At Wilson Medical Center in rural Neodesha, Kansas, three of the roughly 180 employees are quitting, and several others have sought exemptions from the vaccine mandate, said hospital spokeswoman Janice Reese.
“We are very fortunate that that is all we are losing,” she said, noting that the hospital was not in favor of the mandate. “We didn’t feel like it was our place to actually try to tell a person what they had to do."
Reese said the vaccine requirement could also make it more difficult for the hospital to fill vacancies.
In Florida, medical centers find themselves caught between dueling federal and state vaccination policies. They could lose federal funding for not adhering to the Biden administration mandate, but could get hit with fines for running afoul of state law.
Gov. Ron DeSantis, a Republican who has waged a legal campaign against coronavirus mandates, last year signed legislation that forces businesses with vaccine requirements to let workers opt out for medical reasons, religious beliefs, immunity from a previous infection, regular testing or an agreement to wear protective gear. Businesses that fail to comply can be fined $10,000 to $50,000 per violation.
Asked if the state would pursue fines against hospitals that enforce the federal mandate, a spokeswoman for the Florida attorney general said all employee complaints "will be thoroughly reviewed by our office.”
Some states already have their own vaccine requirements for health care workers. In California, for example, they have been required to be fully vaccinated since Sept. 30 and must get a booster b y Feb. 1.
The federal mandate is “better late than never," said Sal Rosselli, president of the National Union of Healthcare Workers, which represents about 15,000 people in California. "But if it happened sooner, we wouldn’t have gone through the surge, and a lot more people would be alive today.”
The government said it will begin enforcing the first-dose vaccine requirement Feb. 14 in two dozen other states where injunctions were lifted when the U.S. Supreme Court upheld the mandate two weeks ago. The requirement will kick in on Feb. 22 in Texas, which had filed suit separately.
In Missouri, one nursing home served notice this week that it intends to take advantage of a state rule that allows facilities to close for up to two years if they are short-staffed because of the vaccine requirement. The state health department would not identify the nursing home, saying it is still notifying families and arranging transfer plans.
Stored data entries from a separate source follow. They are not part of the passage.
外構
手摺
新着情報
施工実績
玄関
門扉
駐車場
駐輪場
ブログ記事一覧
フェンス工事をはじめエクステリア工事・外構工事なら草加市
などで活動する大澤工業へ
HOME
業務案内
“Obviously we are proponents of vaccines," said department spokeswoman Lisa Cox. But "throughout all of this, we knew that mandating it would be a negative impact really on our health care system ... just because of crippling staffing levels.”
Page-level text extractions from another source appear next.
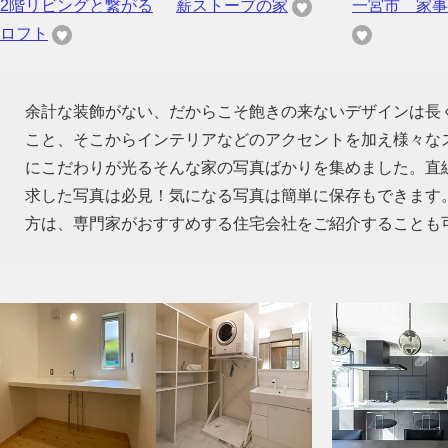
2階リビングと繋がる
薪ストーブの家
一宮市 家事
ロフト
余計な装飾がない、だからこそ飽きの来ないデザインは長
こと、そこからインテリアなどのアクセントを加え様々な
にこだわりが光るそんな家の写真ばかりを集めました。直
求した写真は必見！気になる写真は簡単に保存もできます
方は、専門家がおすすめする住宅会社をご紹介することも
The Centers for Medicare & Medicaid Services ultimately could cut off funding to places that fail to comply with the mandate. But it plans to begin enforcement with encouragement rather than a heavy hand.
CMS guidance documents indicate it will grant leniency to places that have at least 80% compliance and an improvement plan in place, and it will seek to prod others.
“The overarching goal is to get providers over that finish line and not be cutting off federal dollars,” said MaryBeth Musumeci, a Medicaid expert with the nonpartisan Kaiser Family Foundation.
The states affected on Thursday are: California, Colorado, Connecticut, Delaware, Florida, Hawaii, Illinois, Maine, Maryland, Massachusetts, Michigan, Minnesota, Nevada, New Jersey, New Mexico, New York, North Carolina, Oregon, Pennsylvania, Rhode Island, Tennessee, Vermont, Virginia, Washington and Wisconsin, along with the District of Columbia and U.S. territories.
Associated Press writers Ricardo Alonso-Zaldivar and Anthony Izaguirre contributed to this report.